What is expected: In full and unchanged, set down the entries that follow, with no images.

Extracted records:
○ ○ ○

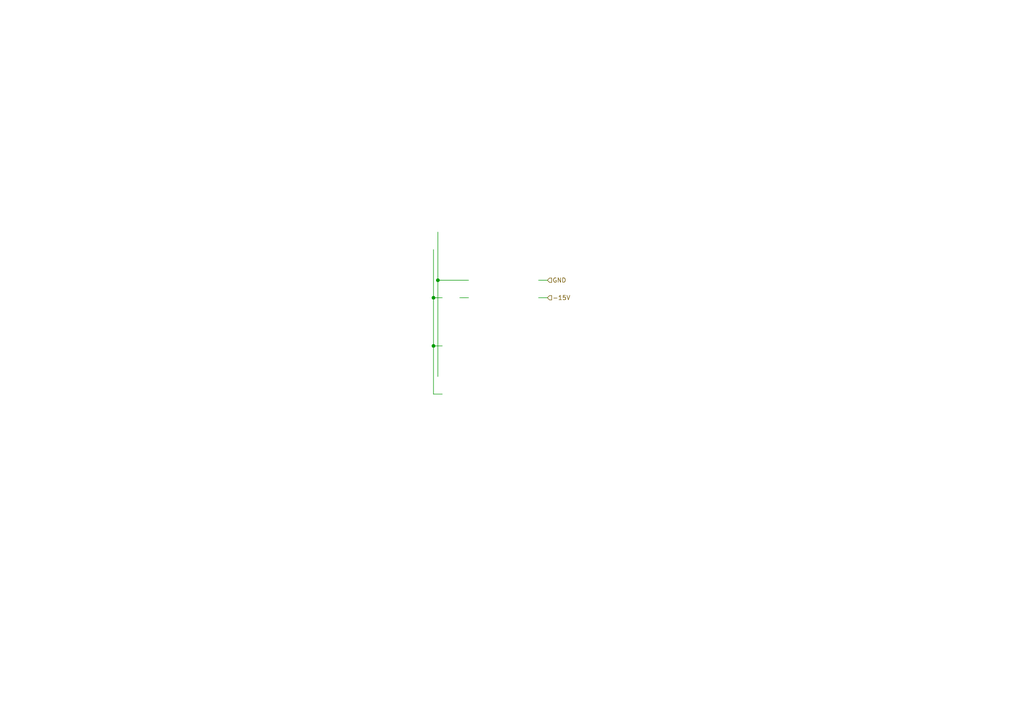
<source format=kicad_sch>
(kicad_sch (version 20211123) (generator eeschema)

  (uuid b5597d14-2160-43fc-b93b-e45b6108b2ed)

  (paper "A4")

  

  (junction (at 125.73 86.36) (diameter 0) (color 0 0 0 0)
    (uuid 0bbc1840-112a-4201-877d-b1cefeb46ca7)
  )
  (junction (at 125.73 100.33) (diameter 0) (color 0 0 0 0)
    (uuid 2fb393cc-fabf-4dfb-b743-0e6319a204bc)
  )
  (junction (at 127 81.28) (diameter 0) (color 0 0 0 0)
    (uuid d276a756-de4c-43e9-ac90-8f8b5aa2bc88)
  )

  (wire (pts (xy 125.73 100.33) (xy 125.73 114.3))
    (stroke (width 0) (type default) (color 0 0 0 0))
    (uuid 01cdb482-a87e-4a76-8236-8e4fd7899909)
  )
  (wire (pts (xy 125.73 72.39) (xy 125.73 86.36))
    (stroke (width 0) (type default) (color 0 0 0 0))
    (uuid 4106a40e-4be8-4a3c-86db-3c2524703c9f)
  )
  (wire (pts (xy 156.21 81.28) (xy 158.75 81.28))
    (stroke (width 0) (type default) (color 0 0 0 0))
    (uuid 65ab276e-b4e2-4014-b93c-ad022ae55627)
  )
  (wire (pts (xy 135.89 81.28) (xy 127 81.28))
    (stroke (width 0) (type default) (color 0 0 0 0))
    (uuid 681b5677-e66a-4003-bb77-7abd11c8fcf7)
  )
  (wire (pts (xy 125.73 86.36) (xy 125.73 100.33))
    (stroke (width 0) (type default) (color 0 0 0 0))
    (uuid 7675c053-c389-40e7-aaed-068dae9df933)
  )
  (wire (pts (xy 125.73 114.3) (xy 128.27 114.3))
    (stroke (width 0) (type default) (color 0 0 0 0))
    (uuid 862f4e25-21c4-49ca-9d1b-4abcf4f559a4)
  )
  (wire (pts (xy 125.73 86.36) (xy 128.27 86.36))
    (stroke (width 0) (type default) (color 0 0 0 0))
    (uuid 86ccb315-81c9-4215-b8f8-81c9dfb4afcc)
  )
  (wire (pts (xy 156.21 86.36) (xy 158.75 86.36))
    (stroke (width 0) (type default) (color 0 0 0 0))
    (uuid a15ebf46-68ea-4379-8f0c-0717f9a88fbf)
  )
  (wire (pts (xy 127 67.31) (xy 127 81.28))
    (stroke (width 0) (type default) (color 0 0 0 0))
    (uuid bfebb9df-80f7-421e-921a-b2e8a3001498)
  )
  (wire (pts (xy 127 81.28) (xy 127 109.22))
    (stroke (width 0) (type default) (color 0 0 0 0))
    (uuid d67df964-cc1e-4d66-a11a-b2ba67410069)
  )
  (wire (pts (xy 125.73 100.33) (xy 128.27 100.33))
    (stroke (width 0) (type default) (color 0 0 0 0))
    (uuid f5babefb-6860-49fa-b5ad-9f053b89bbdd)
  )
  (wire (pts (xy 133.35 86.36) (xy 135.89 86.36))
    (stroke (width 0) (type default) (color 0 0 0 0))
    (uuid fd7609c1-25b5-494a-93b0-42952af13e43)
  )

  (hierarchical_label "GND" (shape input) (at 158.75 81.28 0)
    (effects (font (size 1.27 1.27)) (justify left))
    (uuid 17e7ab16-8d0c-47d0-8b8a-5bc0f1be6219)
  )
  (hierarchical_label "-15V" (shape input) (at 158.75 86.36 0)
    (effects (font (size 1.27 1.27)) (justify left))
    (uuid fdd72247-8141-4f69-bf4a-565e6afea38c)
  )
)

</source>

○ ○ ○

The completed task:
<source format=kicad_sch>
(kicad_sch (version 20211123) (generator eeschema)

  (uuid b5597d14-2160-43fc-b93b-e45b6108b2ed)

  (paper "A4")

  

  (junction (at 125.73 86.36) (diameter 0) (color 0 0 0 0)
    (uuid 0bbc1840-112a-4201-877d-b1cefeb46ca7)
  )
  (junction (at 125.73 100.33) (diameter 0) (color 0 0 0 0)
    (uuid 2fb393cc-fabf-4dfb-b743-0e6319a204bc)
  )
  (junction (at 127 81.28) (diameter 0) (color 0 0 0 0)
    (uuid d276a756-de4c-43e9-ac90-8f8b5aa2bc88)
  )

  (wire (pts (xy 125.73 100.33) (xy 125.73 114.3))
    (stroke (width 0) (type default) (color 0 0 0 0))
    (uuid 01cdb482-a87e-4a76-8236-8e4fd7899909)
  )
  (wire (pts (xy 125.73 72.39) (xy 125.73 86.36))
    (stroke (width 0) (type default) (color 0 0 0 0))
    (uuid 4106a40e-4be8-4a3c-86db-3c2524703c9f)
  )
  (wire (pts (xy 156.21 81.28) (xy 158.75 81.28))
    (stroke (width 0) (type default) (color 0 0 0 0))
    (uuid 65ab276e-b4e2-4014-b93c-ad022ae55627)
  )
  (wire (pts (xy 135.89 81.28) (xy 127 81.28))
    (stroke (width 0) (type default) (color 0 0 0 0))
    (uuid 681b5677-e66a-4003-bb77-7abd11c8fcf7)
  )
  (wire (pts (xy 125.73 86.36) (xy 125.73 100.33))
    (stroke (width 0) (type default) (color 0 0 0 0))
    (uuid 7675c053-c389-40e7-aaed-068dae9df933)
  )
  (wire (pts (xy 125.73 114.3) (xy 128.27 114.3))
    (stroke (width 0) (type default) (color 0 0 0 0))
    (uuid 862f4e25-21c4-49ca-9d1b-4abcf4f559a4)
  )
  (wire (pts (xy 125.73 86.36) (xy 128.27 86.36))
    (stroke (width 0) (type default) (color 0 0 0 0))
    (uuid 86ccb315-81c9-4215-b8f8-81c9dfb4afcc)
  )
  (wire (pts (xy 156.21 86.36) (xy 158.75 86.36))
    (stroke (width 0) (type default) (color 0 0 0 0))
    (uuid a15ebf46-68ea-4379-8f0c-0717f9a88fbf)
  )
  (wire (pts (xy 127 67.31) (xy 127 81.28))
    (stroke (width 0) (type default) (color 0 0 0 0))
    (uuid bfebb9df-80f7-421e-921a-b2e8a3001498)
  )
  (wire (pts (xy 127 81.28) (xy 127 109.22))
    (stroke (width 0) (type default) (color 0 0 0 0))
    (uuid d67df964-cc1e-4d66-a11a-b2ba67410069)
  )
  (wire (pts (xy 125.73 100.33) (xy 128.27 100.33))
    (stroke (width 0) (type default) (color 0 0 0 0))
    (uuid f5babefb-6860-49fa-b5ad-9f053b89bbdd)
  )
  (wire (pts (xy 133.35 86.36) (xy 135.89 86.36))
    (stroke (width 0) (type default) (color 0 0 0 0))
    (uuid fd7609c1-25b5-494a-93b0-42952af13e43)
  )

  (hierarchical_label "GND" (shape input) (at 158.75 81.28 0)
    (effects (font (size 1.27 1.27)) (justify left))
    (uuid 17e7ab16-8d0c-47d0-8b8a-5bc0f1be6219)
  )
  (hierarchical_label "-15V" (shape input) (at 158.75 86.36 0)
    (effects (font (size 1.27 1.27)) (justify left))
    (uuid fdd72247-8141-4f69-bf4a-565e6afea38c)
  )
)

</source>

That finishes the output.